Warden Li replied on June 11, 2003. He thanked me for my concern over SARS, and said not a single case had been diagnosed in the prison. As for Xu Zerong, “he is now emotionally stable and physically healthy (and) makes use of his advantage of English language helping the other inmates with the English classes.”
Teaching English to prisoners constitutes meritorious service, and qualifies the prisoner doing the teaching to receive points that can be used to obtain sentence reductions.
In his June 11 letter, Warden Li confirmed that Xu had the right to receive a small quantity of commodities including books, but pointed out that the books would be examined by prison administrators before they reach prisoners “to safeguard the security of the prison.”
I immediately set about trying to mail books to Xu in Dongguan Prison. I quickly discovered, from friends with ties to the provincial prison bureau, that books in English would have to be translated into Chinese! (One of the books I sent to Xu was the English-language translation of Tolstoy’s War and Peace.) I subsequently discovered that books published in Hong Kong and sent from the Special Administrative Region attracted extra scrutiny. Finally, on a trip to Shanghai, I purchased books and sent them via domestic mail to Dongguan. Those books made it to Xu Zerong.

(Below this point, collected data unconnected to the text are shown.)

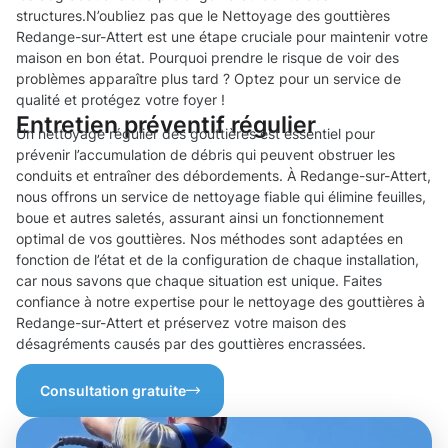
structures.N’oubliez pas que le Nettoyage des gouttières
Redange-sur-Attert est une étape cruciale pour maintenir votre
maison en bon état. Pourquoi prendre le risque de voir des
problèmes apparaître plus tard ? Optez pour un service de
qualité et protégez votre foyer !
Entretien préventif régulier
Un nettoyage régulier des gouttières est essentiel pour
prévenir l’accumulation de débris qui peuvent obstruer les
conduits et entraîner des débordements. À Redange-sur-Attert,
nous offrons un service de nettoyage fiable qui élimine feuilles,
boue et autres saletés, assurant ainsi un fonctionnement
optimal de vos gouttières. Nos méthodes sont adaptées en
fonction de l’état et de la configuration de chaque installation,
car nous savons que chaque situation est unique. Faites
confiance à notre expertise pour le nettoyage des gouttières à
Redange-sur-Attert et préservez votre maison des
désagréments causés par des gouttières encrassées.
Consultation gratuite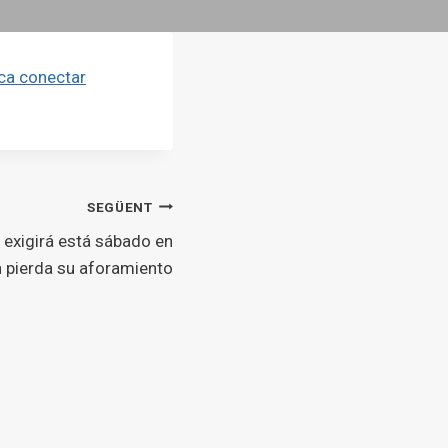
ca conectar
SEGÜENT
exigirá está sábado en
 pierda su aforamiento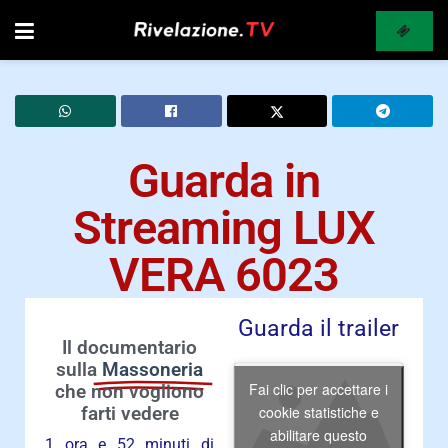
Guarda in
Streaming LUX
VERA 6023
Guarda il trailer
Il documentario
sulla
Massoneria
Fai clic per accettare i
che non vogliono
cookie statistiche e
farti vedere
abilitare questo
1 ora e 52 minuti di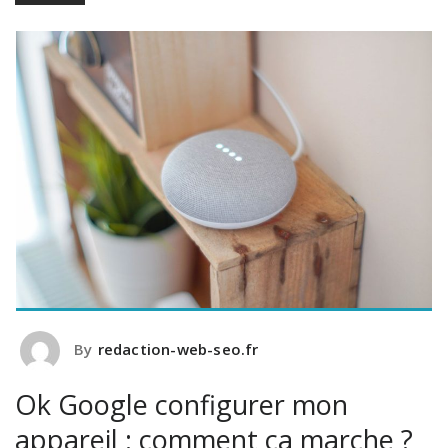
By
redaction-web-seo.fr
Ok Google configurer mon
appareil : comment ça marche ?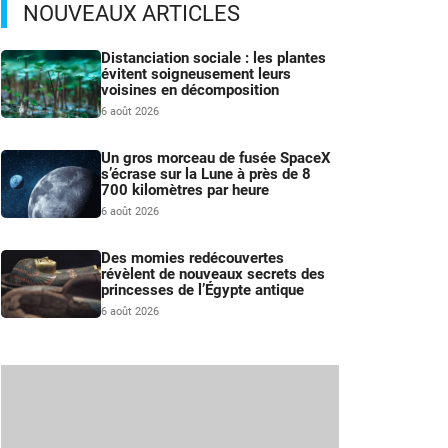
NOUVEAUX ARTICLES
Distanciation sociale : les plantes
évitent soigneusement leurs
voisines en décomposition
6 août 2026
Un gros morceau de fusée SpaceX
s’écrase sur la Lune à près de 8
700 kilomètres par heure
6 août 2026
Des momies redécouvertes
révèlent de nouveaux secrets des
princesses de l’Égypte antique
6 août 2026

I sent my third letter to Warden Li on July 25, 2003, but I never got an answer. Xu Zerong was transferred in November 2003 to Xicun Prison, also known as Guangzhou Prison. Xicun Prison is considered the best prison in Guangdong, and Xu was treated well there.
Xu received a nine-month sentence reduction in 2006. This was followed by a 10-month sentence reduction in 2008 and a five-month sentence reduction in 2011. He was released two years early on June 23, 2011. Despite having a supplemental sentence of three years deprivation of political rights, Xu was allowed to return to Hong Kong.
Not long after he arrived in Hong Kong, Xu gave an interview to Open Magazine. In the interview, published on August 6, 2011, Xu credits my efforts on his behalf – visiting the prison in the company of an official from the Ministry of Justice, mailing him books, frequently submitting lists with his name on them – for his better treatment and early release. My visit was covered in the prison newspaper. Xu claimed that with my attention, “prison conditions improved, and all prisoners benefited.”
A few years after Xu’s release, I was told by one of my interlocutors in the Guangdong government that Warden Li Jianping had been criticized for engaging in the exchange of letters with me. He was transferred to another prison, but otherwise was not punished.